The analysis on this episode of Silverscreen beats is possibly a little greater than for the other four programmes. I particularly appreciated the comments made by co-producer David Bottrill about the uplifting music used at the end of the film. It's one of my favourite parts of the film. Many have criticised the film for, amongst other things, its exclusion of the resurrection. However, this misses the point of what the sound (and indeed the visuals) do at this point. The intense flashing images and the up-beat music not only hint at the resurrection that is to come, but it is also practically the only film that celebrates the victory that Christians believe Jesus won on the cross. Most films only focus on the sadder aspects of the crucifixion, rather than those aspects that gave the day it is celebrated the title Good Friday.

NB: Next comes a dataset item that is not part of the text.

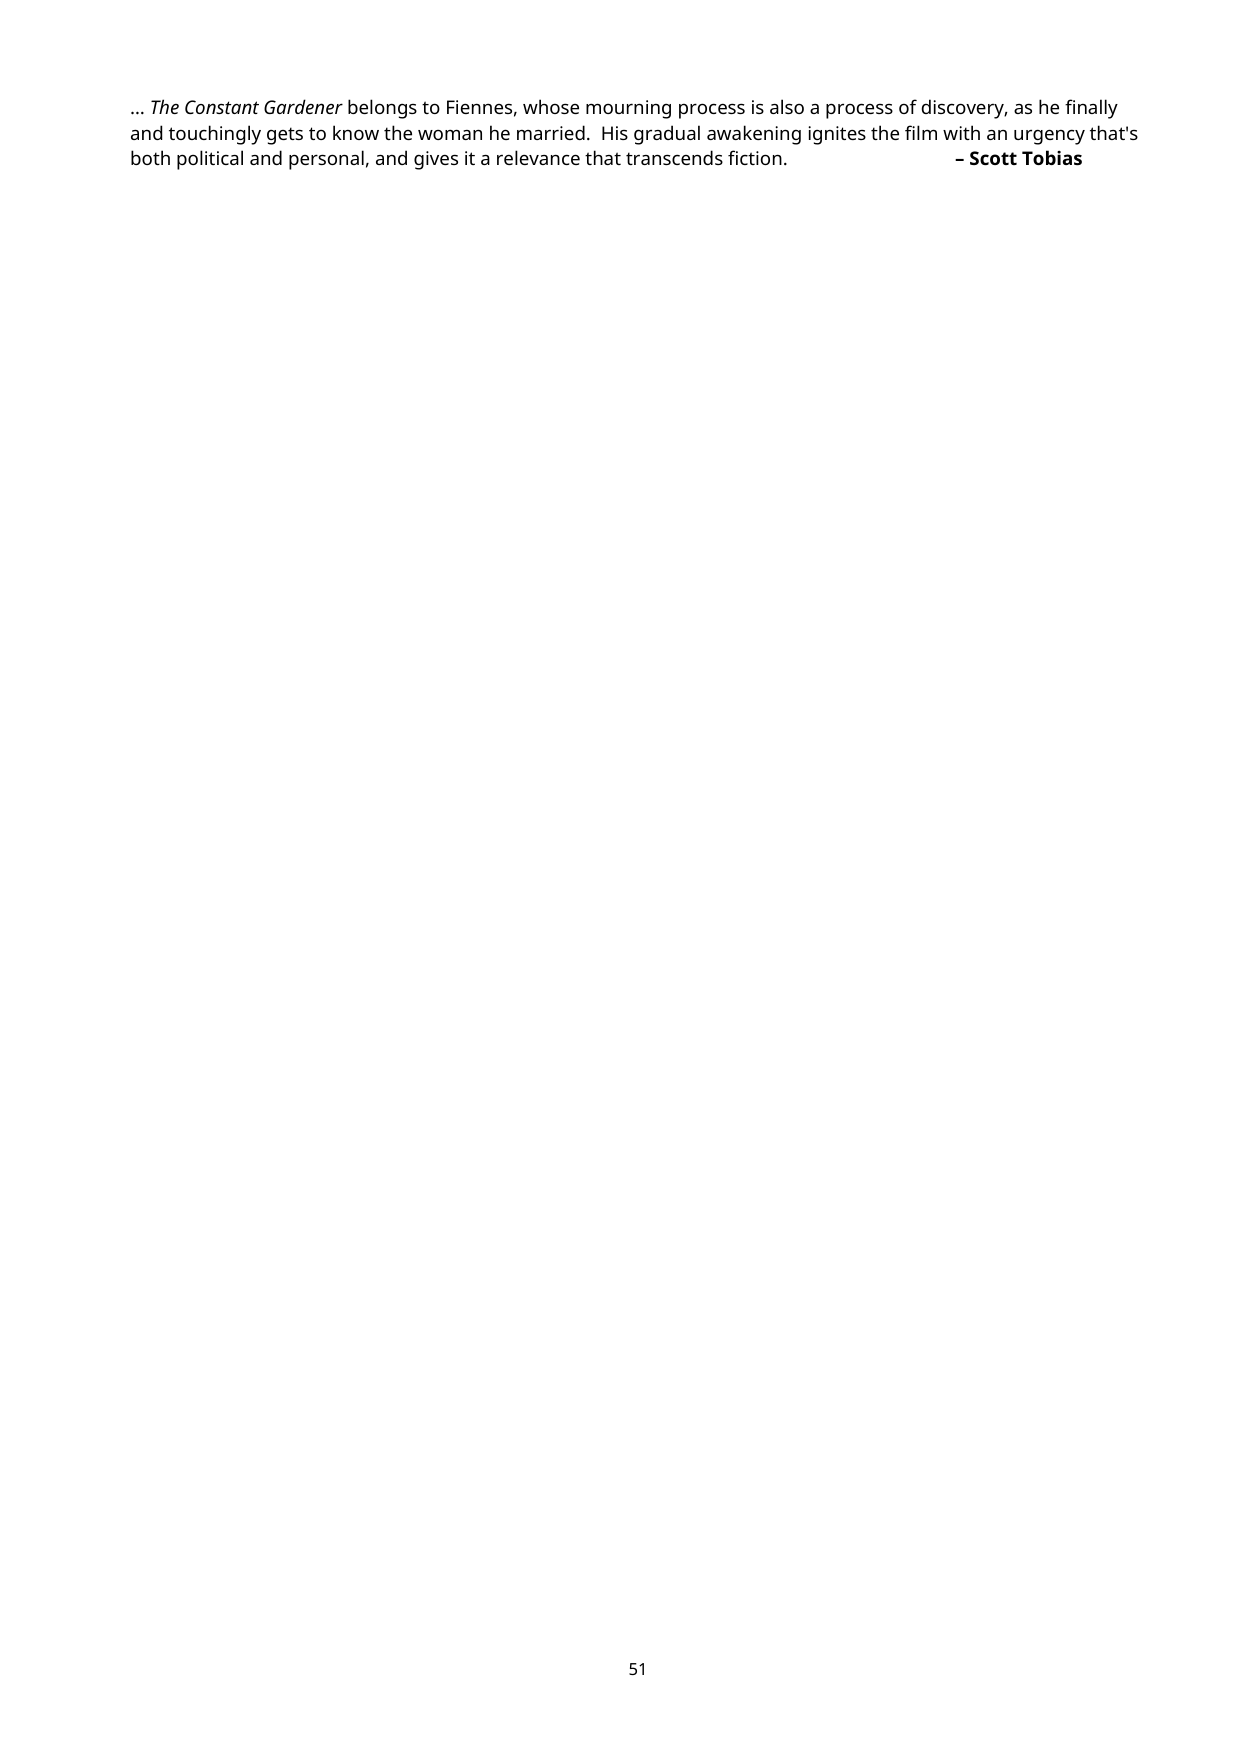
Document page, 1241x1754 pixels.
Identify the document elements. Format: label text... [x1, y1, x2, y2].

text … The Constant Gardener belongs to Fiennes, whose mourning process is also a process of discovery, as he finally and touchingly gets to know the woman he married. His gradual awakening ignites the film with an urgency that's both political and personal, and gives it a relevance that transcends fiction. – Scott Tobias [130, 94, 1146, 171]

One of the things that the programme mentions is how Scorsese actually cut certain aspects of the score, most notably in the scene when Jesus comes down off the cross. Even so, the score is not without its own controversy. In "Imaging the Divine", Lloyd Baugh objects to the way the film juxtaposes the most solemn ritual in the film, the jewish seder / Last Supper, with the Muslim call to prayer, calling it one of the film's "grotesqueries"1.
What the programme didn't mention was how the film influenced the score for The Passion of the Christ. I remember how at the time a number of people were amazed that Gabriel was not credited in some way. For example, Jeffrey Overstreet wondered if it might qualify as "musical plagiarism", noting how "the themes and flourishes here are so similar that some will swear it’s exactly the same music. It would only have been fair to credit Gabriel’s influence".
1 - Lloyd Baugh, "Imaging the Divine : Jesus and Christ-Figures in Film", Kansas City, MO: Sheed and Ward (1998) p.59.